New York placed among the five states with the largest negative balance in payments. States, on average, received a return of $1.19 per tax dollar sent to the federal treasury.

“New York gives more than it gets back from Washington, and threats to cut federal funding for health care and other programs could tip the balance even further,” said DiNapoli, a Democrat from Great Neck Plaza who is seeking re-election. “The state relies on the federal government for a third of its annual budget, but the imbalance of tax dollars remains.”

He said New York received more back from the federal government last year than in 2016, when federal spending equaled 84 cents for every tax dollar sent to Washington. In 2013 it was 91 cents.

DiNapoli said, "It is still uncertain how New York will fare from the impact of last year's major federal tax changes," which capped residents' deductions of state and local taxes on their federal income tax returns.

Wednesday’s report was the third analysis DiNapoli has done of the balance of payments between New York State and the federal government.

The report doesn’t include a breakdown of Long Island’s payments and how much comes back in federal spending.

However, the Long Island Association business group released a report three years ago showing residents and businesses in Nassau and Suffolk counties sent $42.5 billion to the federal government in 2013 and got back $19.4 billion, producing a payments deficit of more than $23 billion.

The 2013 figures do not include federal relief after superstorm Sandy in 2012.

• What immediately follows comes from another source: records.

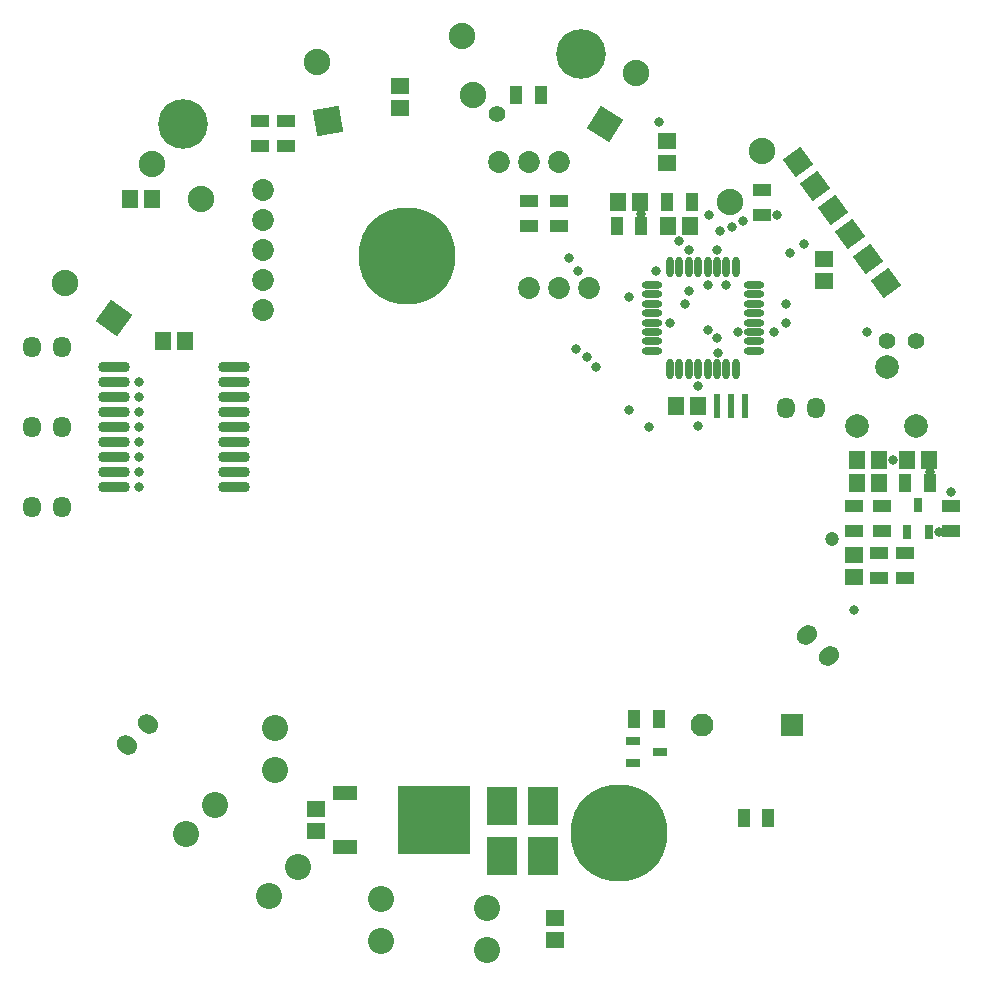
<source format=gts>
G04 Layer_Color=8388736*
%FSTAX24Y24*%
%MOIN*%
G70*
G01*
G75*
%ADD55R,0.0984X0.1312*%
%ADD56R,0.0533X0.0631*%
%ADD57R,0.0612X0.0434*%
%ADD58R,0.0434X0.0612*%
%ADD59R,0.0631X0.0533*%
%ADD60O,0.1064X0.0356*%
%ADD61R,0.0237X0.0828*%
%ADD62O,0.0671X0.0237*%
%ADD63O,0.0237X0.0671*%
%ADD64C,0.0552*%
%ADD65R,0.0474X0.0316*%
%ADD66R,0.2442X0.2285*%
%ADD67R,0.0789X0.0474*%
%ADD68R,0.0316X0.0474*%
%ADD69O,0.0592X0.0710*%
G04:AMPARAMS|DCode=70|XSize=71mil|YSize=59.2mil|CornerRadius=0mil|HoleSize=0mil|Usage=FLASHONLY|Rotation=45.000|XOffset=0mil|YOffset=0mil|HoleType=Round|Shape=Round|*
%AMOVALD70*
21,1,0.0118,0.0592,0.0000,0.0000,45.0*
1,1,0.0592,-0.0042,-0.0042*
1,1,0.0592,0.0042,0.0042*
%
%ADD70OVALD70*%

G04:AMPARAMS|DCode=71|XSize=71mil|YSize=59.2mil|CornerRadius=0mil|HoleSize=0mil|Usage=FLASHONLY|Rotation=315.000|XOffset=0mil|YOffset=0mil|HoleType=Round|Shape=Round|*
%AMOVALD71*
21,1,0.0118,0.0592,0.0000,0.0000,315.0*
1,1,0.0592,-0.0042,0.0042*
1,1,0.0592,0.0042,-0.0042*
%
%ADD71OVALD71*%

%ADD72C,0.0730*%
%ADD73C,0.1655*%
%ADD74P,0.1032X4X81.0*%
%ADD75C,0.0789*%
%ADD76P,0.1245X4X325.0*%
%ADD77C,0.0880*%
%ADD78P,0.1245X4X283.0*%
%ADD79P,0.1245X4X369.0*%
%ADD80C,0.3230*%
%ADD81C,0.0867*%
%ADD82R,0.0769X0.0769*%
%ADD83C,0.0769*%
%ADD84C,0.0316*%
%ADD85C,0.0474*%
D55*
X185963Y13263D02*
D03*
X184585Y132643D02*
D03*
X185963Y134295D02*
D03*
X184585Y134308D02*
D03*
D56*
X196423Y145854D02*
D03*
X197151D02*
D03*
X196423Y145067D02*
D03*
X197151D02*
D03*
X174024Y149791D02*
D03*
X173296D02*
D03*
X17219Y15454D02*
D03*
X172919D02*
D03*
X190855Y15363D02*
D03*
X190126D02*
D03*
X188453Y154429D02*
D03*
X189182D02*
D03*
X191121Y147626D02*
D03*
X190392D02*
D03*
X198099Y145854D02*
D03*
X198827D02*
D03*
D57*
X197242Y144302D02*
D03*
Y143476D02*
D03*
X196332D02*
D03*
Y144302D02*
D03*
X198003Y142724D02*
D03*
Y141897D02*
D03*
X19716Y142724D02*
D03*
Y141897D02*
D03*
X177392Y157139D02*
D03*
Y156312D02*
D03*
X176514Y157139D02*
D03*
Y156312D02*
D03*
X193239Y154843D02*
D03*
Y154016D02*
D03*
X185471Y15363D02*
D03*
Y154456D02*
D03*
X186471D02*
D03*
Y15363D02*
D03*
X199546Y143476D02*
D03*
Y144302D02*
D03*
D58*
X198857Y145067D02*
D03*
X19803D02*
D03*
X185884Y157993D02*
D03*
X185058D02*
D03*
X190077Y154429D02*
D03*
X190904D02*
D03*
X189231Y15363D02*
D03*
X188404D02*
D03*
X19264Y133919D02*
D03*
X193467D02*
D03*
X189821Y137193D02*
D03*
X188995D02*
D03*
D59*
X196332Y142675D02*
D03*
Y141947D02*
D03*
X190093Y156461D02*
D03*
Y155733D02*
D03*
X181191Y158294D02*
D03*
Y157566D02*
D03*
X195313Y151819D02*
D03*
Y152547D02*
D03*
X186357Y12984D02*
D03*
Y130569D02*
D03*
X178384Y133483D02*
D03*
Y134211D02*
D03*
D60*
X171658Y144937D02*
D03*
Y145437D02*
D03*
Y145937D02*
D03*
Y146437D02*
D03*
Y146937D02*
D03*
Y147437D02*
D03*
Y147937D02*
D03*
Y148437D02*
D03*
Y148937D02*
D03*
X175661Y148937D02*
D03*
Y148437D02*
D03*
Y147937D02*
D03*
Y147437D02*
D03*
Y146937D02*
D03*
Y146437D02*
D03*
Y145937D02*
D03*
Y145437D02*
D03*
Y144937D02*
D03*
D61*
X192223Y147626D02*
D03*
X192695D02*
D03*
X19175D02*
D03*
D62*
X18958Y149476D02*
D03*
Y149791D02*
D03*
Y150106D02*
D03*
Y150421D02*
D03*
Y150736D02*
D03*
Y151051D02*
D03*
Y151366D02*
D03*
Y151681D02*
D03*
X192976Y151681D02*
D03*
Y151366D02*
D03*
Y151051D02*
D03*
Y150736D02*
D03*
Y150421D02*
D03*
Y150106D02*
D03*
Y149791D02*
D03*
Y149476D02*
D03*
D63*
X190176Y152276D02*
D03*
X190491D02*
D03*
X190806D02*
D03*
X191121D02*
D03*
X191435D02*
D03*
X19175D02*
D03*
X192065D02*
D03*
X19238D02*
D03*
X19238Y148881D02*
D03*
X192065D02*
D03*
X19175D02*
D03*
X191435D02*
D03*
X191121D02*
D03*
X190806D02*
D03*
X190491D02*
D03*
X190176D02*
D03*
D64*
X197407Y149791D02*
D03*
X198391D02*
D03*
X184434Y15737D02*
D03*
D65*
X189862Y13611D02*
D03*
X188954Y135736D02*
D03*
Y136484D02*
D03*
D66*
X18233Y133847D02*
D03*
D67*
X17936Y13295D02*
D03*
Y134745D02*
D03*
D68*
X198443Y144343D02*
D03*
X198817Y143435D02*
D03*
X198069D02*
D03*
D69*
X168928Y144279D02*
D03*
X169928D02*
D03*
Y149594D02*
D03*
X168928D02*
D03*
Y146937D02*
D03*
X169928D02*
D03*
X194047Y147584D02*
D03*
X195047D02*
D03*
D70*
X194763Y140007D02*
D03*
X19547Y1393D02*
D03*
D71*
X172074Y136331D02*
D03*
X172781Y137038D02*
D03*
D72*
X176618Y150842D02*
D03*
Y151842D02*
D03*
Y152842D02*
D03*
Y154842D02*
D03*
Y153842D02*
D03*
X184471Y155762D02*
D03*
X185471D02*
D03*
X186471D02*
D03*
X187471Y151563D02*
D03*
X186471D02*
D03*
X185471D02*
D03*
D73*
X173955Y157029D02*
D03*
X187204Y159378D02*
D03*
D74*
X195612Y154165D02*
D03*
X195024Y154974D02*
D03*
X194436Y155783D02*
D03*
X196199Y153356D02*
D03*
X196787Y152547D02*
D03*
X197375Y151738D02*
D03*
D75*
X196423Y146986D02*
D03*
X197407Y148954D02*
D03*
X198391Y146986D02*
D03*
D76*
X178769Y157139D02*
D03*
D77*
X178421Y159109D02*
D03*
X183613Y157993D02*
D03*
X183266Y159963D02*
D03*
X189067Y158732D02*
D03*
X192179Y154429D02*
D03*
X193239Y156125D02*
D03*
X170027Y151735D02*
D03*
X174537Y15454D02*
D03*
X172919Y155715D02*
D03*
D78*
X188007Y157036D02*
D03*
D79*
X171645Y15056D02*
D03*
D80*
X188497Y133404D02*
D03*
X181427Y152644D02*
D03*
D81*
X18055Y129811D02*
D03*
Y131189D02*
D03*
X177027Y136897D02*
D03*
Y135519D02*
D03*
X175033Y134333D02*
D03*
X174059Y133359D02*
D03*
X177789Y132266D02*
D03*
X176814Y131292D02*
D03*
X184093Y129522D02*
D03*
Y1309D02*
D03*
D82*
X194254Y136996D02*
D03*
D83*
X191254D02*
D03*
D84*
X187046Y149535D02*
D03*
X191435Y150185D02*
D03*
X187715Y148954D02*
D03*
X191435Y151681D02*
D03*
X190806Y151464D02*
D03*
Y152842D02*
D03*
X19177Y149417D02*
D03*
X190673Y151051D02*
D03*
X192065Y151681D02*
D03*
X194192Y152744D02*
D03*
X194646Y153039D02*
D03*
X187407Y14926D02*
D03*
X19175Y14989D02*
D03*
X192459Y150106D02*
D03*
X19364D02*
D03*
X196744D02*
D03*
X194047Y150421D02*
D03*
Y151051D02*
D03*
X19018Y150421D02*
D03*
X188817Y151267D02*
D03*
X189231Y154023D02*
D03*
X186809Y152567D02*
D03*
X187105Y152153D02*
D03*
X189703Y152134D02*
D03*
X189802Y157106D02*
D03*
X198857Y145446D02*
D03*
X191475Y154006D02*
D03*
X190491Y153138D02*
D03*
X193739Y154016D02*
D03*
X191121Y148315D02*
D03*
X19175Y152842D02*
D03*
X199546Y14476D02*
D03*
X199152Y143435D02*
D03*
X197625Y145854D02*
D03*
X196332Y140839D02*
D03*
X172477Y147937D02*
D03*
Y148437D02*
D03*
Y147437D02*
D03*
Y146937D02*
D03*
Y146437D02*
D03*
Y145937D02*
D03*
Y145437D02*
D03*
Y144937D02*
D03*
X188827Y147519D02*
D03*
X189471Y146937D02*
D03*
X191113Y146986D02*
D03*
X191841Y15347D02*
D03*
X192237Y153596D02*
D03*
X192613Y153799D02*
D03*
D85*
X195589Y143197D02*
D03*
M02*

</source>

LIA president Kevin Law has said the payments deficits are due, in part, to the federal income tax and alternative minimum tax, both of which particularly hit affluent taxpayers. Personal income on the Island is higher, on average, than in upstate New York and in the country as a whole.

The DiNapoli report shows that last year New York sent Washington $138.7 billion in personal income tax, $81.3 billion in social insurance taxes and $24 billion in corporate income tax — out of a total of $249.9 billion.

In return, New York received $56.7 billion in Social Security, $48 billion in Medicare and $6 billion in veterans' benefits. After these direct payments, grants were the next largest area of federal spending, including $38 billion in Medicaid, $3 billion for highways, airports and mass transit, and $2 billion for elementary and secondary education.

"New York, with 6.1 percent of the nation's population, received higher percentages of federal spending for Medicaid, Supplemental Nutrition Assistance and certain other safety net programs," DiNapoli said Wednesday.

"On the other hand, the state generated 8 percent of the federal government's tax receipts, including 8.8 percent of income tax payments," he said. "Those percentages were higher than our shares of nationwide population and personal income."